FTC Considers Record Fine for Facebook Over Violation of User Privacy Agreement It Made in 2012, Report Says

January 19, 2019, 12:06 AM UTC

The Federal Trade Commission may impose a record fine on Facebook (FB) for its alleged violation of an agreement in place covering the protection and privacy of user data, the Washington Post reports. The partial government shutdown has left discussions suspended, however, the report said.

The FTC agreement, a settlement that the FTC and Facebook finalized in 2012, addressed a complaint by the FTC that the company had “deceived consumers by telling them they could keep their information on Facebook private, and then repeatedly allowing it to be shared and made public.”

The Post didn’t state the size of the fine under consideration, but said that its sources indicated it would be “much larger” than the $22.5 million penalty Google paid in 2012 over its privacy practices. The FTC has restrictive statutory limits on the scale of fines it can impose, which can be vastly out of proportion to modern consumer and Internet firms’ profits. Facebook had revenue of $13.7 billion in its latest reported quarter, and net income of over $5 billion.

A Facebook spokesperson told Fortune the company had no comment. The FTC remains largely shutdown during the gap in government funding for some agencies.

Facebook’s 2012 agreement with the FTC lasts 20 years, and required the social network to take affirmative steps to obtain consent from users for a variety of data sharing with third parties. In addition, the company can’t be misleading about its privacy practices. It should also have been arranging for outside, independent audits of its practices every two years to make sure they meet the FTC terms.

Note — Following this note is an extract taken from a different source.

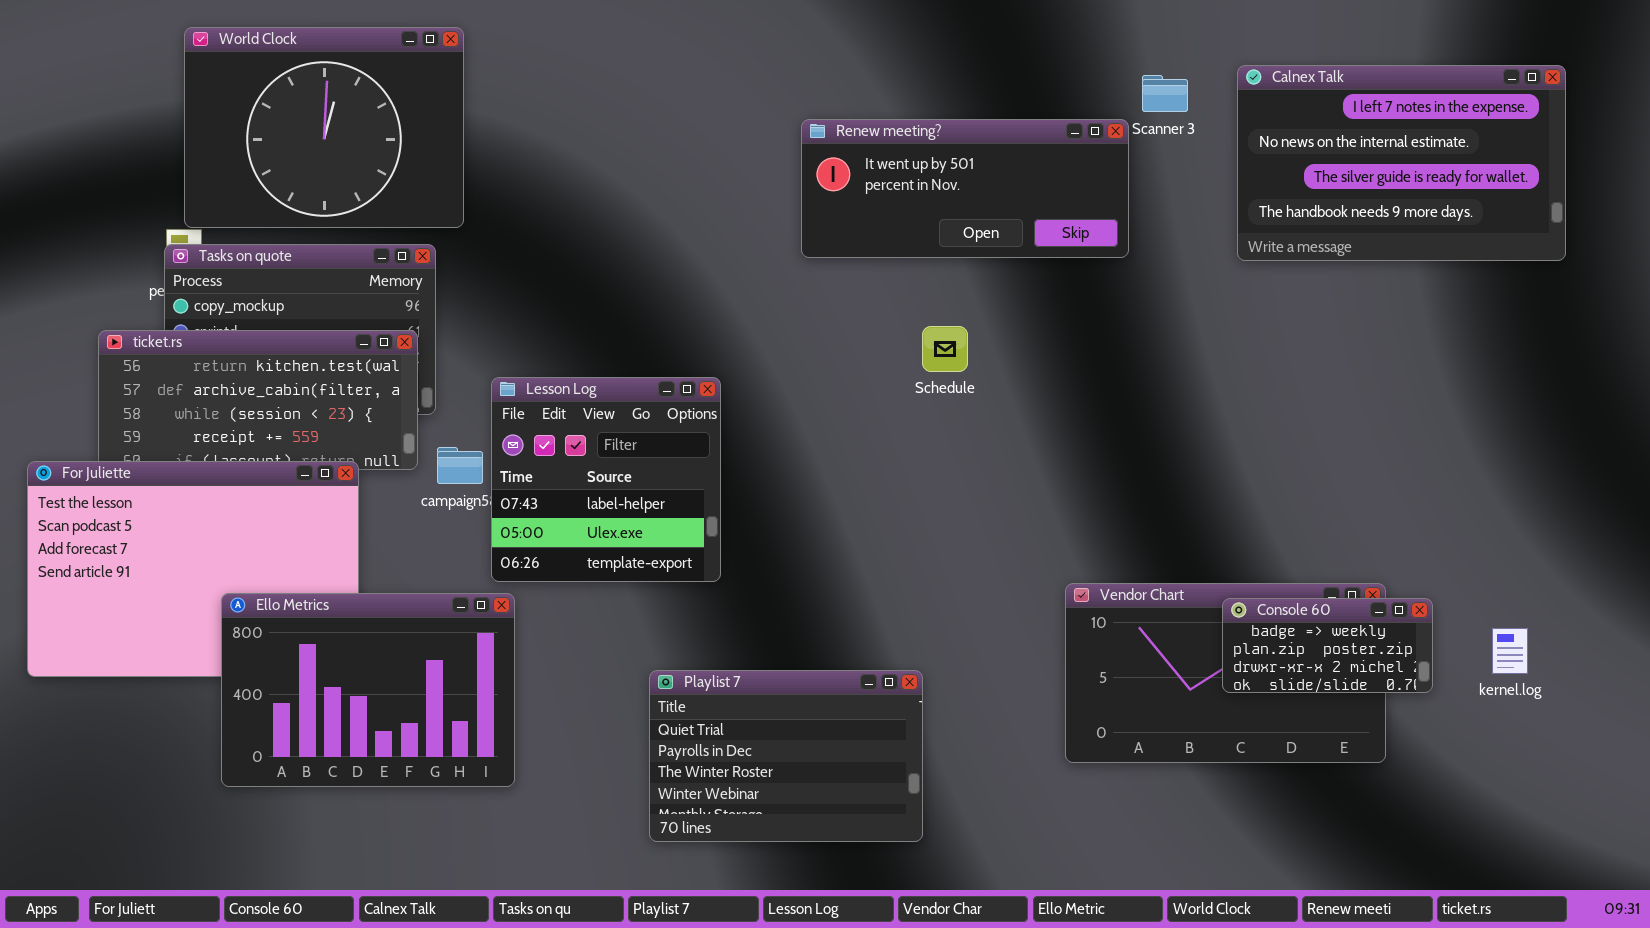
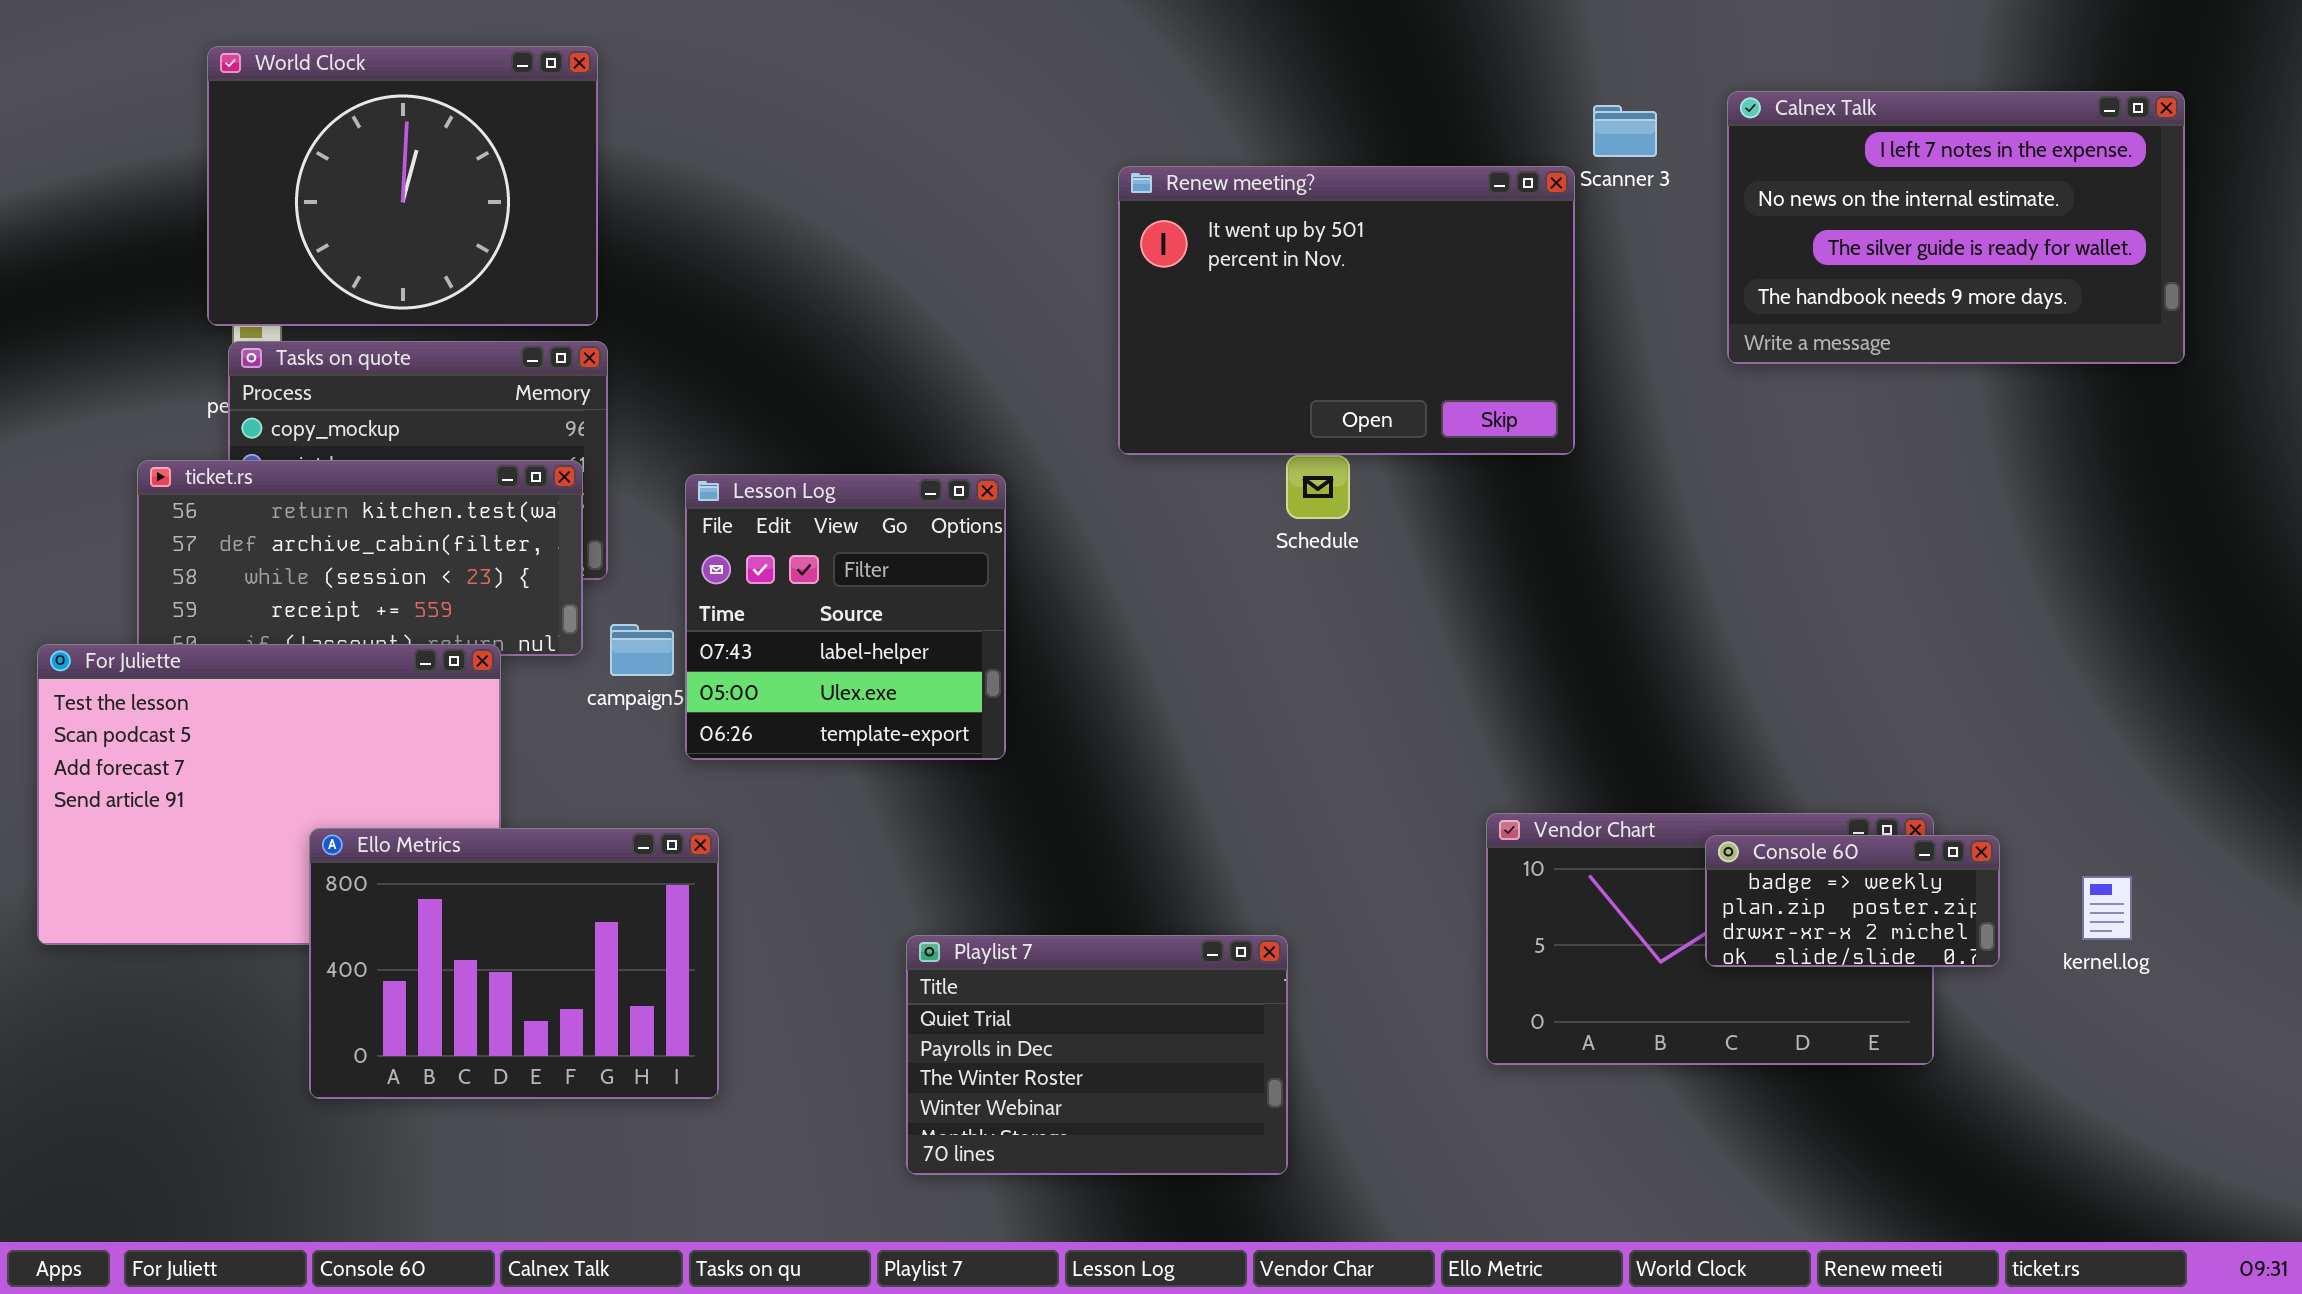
World Clock: [184,27,464,228] -> [207,46,598,326], moved
Renew meeting?: [801,119,1129,258] -> [1118,166,1575,455], resized
Lesson Log: [491,377,721,582] -> [685,474,1006,760], moved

Facebook has disclosed and been accused of a series of privacy-violating incidents, some dating back several years, in which the company revealed user information to third parties both intentionally and by accident. The company also had security and software failings that allowed unknown parties to retrieve potential private information. This includes a series of revelations about the access that political-consulting firm Cambridge Analytica had to the profiles and connected friends of users who had completed a questionnaire unrelated to the company.